Radial displacement assay distinguishes ALA from RIS mutants during recovery from heat stress in Caenorhabditis elegans
The study of sleep is an emerging and incomplete field of research. Animals are observed to sleep when sick as a mechanism to aid recovery. The Raizen Lab focuses on understanding the molecular pathway responsible for Stress/Sickness-Induced Sleep (SIS) in C. elegans. Stress-inducing events (UV irradiation, viral infection, high temperatures, etc.) cause the release of Epidermal Growth Factor (EGF) via an unknown process which activates EGF receptors (Hill, et al 2014) in the ALA and RIS neurons. After activation, the neurons release their respective neuropeptides which effectuate an unknown downstream cascade to promote sleep.
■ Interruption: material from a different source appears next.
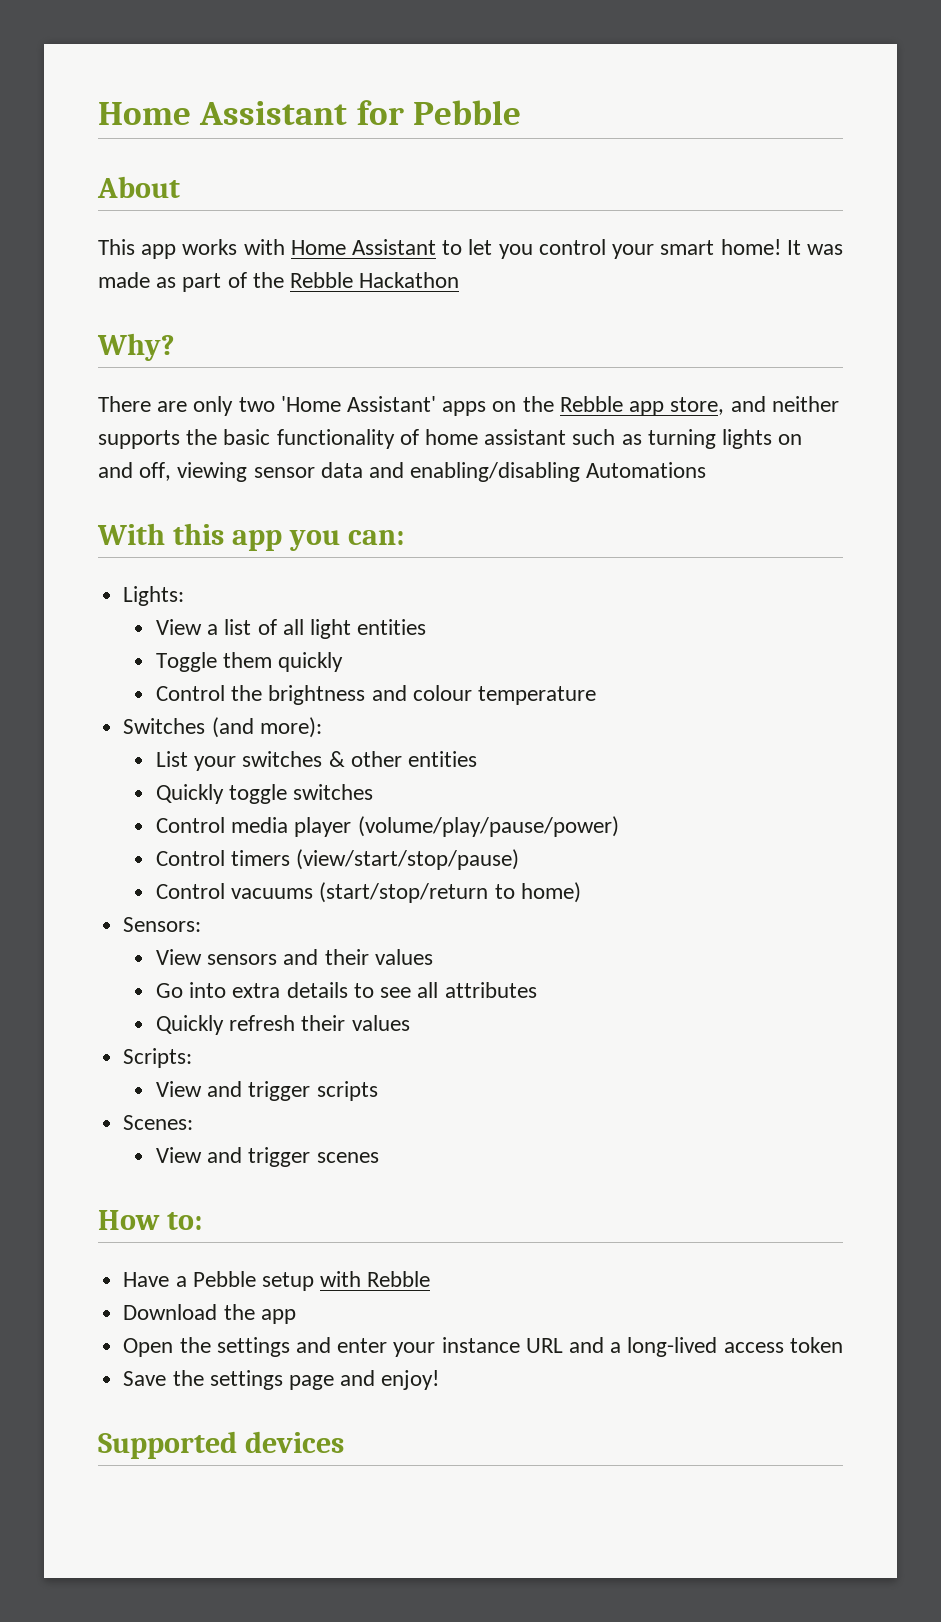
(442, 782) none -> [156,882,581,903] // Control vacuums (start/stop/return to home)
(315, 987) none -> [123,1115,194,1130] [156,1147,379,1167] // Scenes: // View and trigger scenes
It has been observed that two mutant strains that lack the ALA and RIS neurons (ceh-17 and aptf-1 respectively) exhibit a defect in movement quiescence but vary in their phenotype. ceh-17 are able to move their entire bodies after stress while aptf-1 can only move their noses. The lab’s usual machine vision method used to quantify quiescence is not able to detect the difference between these two types of movements (Raizen lab, unpublished observations). Thus, I spent the last two semesters developing a radial dispersion assay that could distinguish between the phenotypes of the two strains.
In short, circular agar plates were seeded with an E. coli ring along the periphery. Then, wild type, ceh-17, or aptf-1 worms were pipetted unto the geometrical center of the plates. The plates were subsequently submerged in a high temperature water bath to induce sickness. I found that wild-type worms remain close to the middle of the Petri dish after heat shock. This is presumably because they are sick. In contrast, I found that ceh-17 mutants (in which the ALA neuron is defective) crawled to the bacteria immediately after heat shock. aptf-1 mutants, while deficient in movement quiescence due to RIS neuron dysfunction, stayed near the center of the Petri dish and were very slow to reach the bacterial food. We are planning on submitting a manuscript for a micropublication on this project this year.
This assay opens multiple possibilities that may help develop our understanding of the Stress/Sickness Induced Pathway (SIS). For example, it may serve as a tool to categorize known sleep-defective mutants into ALA or RIS-deficient based on phenotypes. This assay can also be expanded to measure motivation-based behavior during sickness. Studying this process in worms can give us insight into understanding the molecular basis of human fatigue.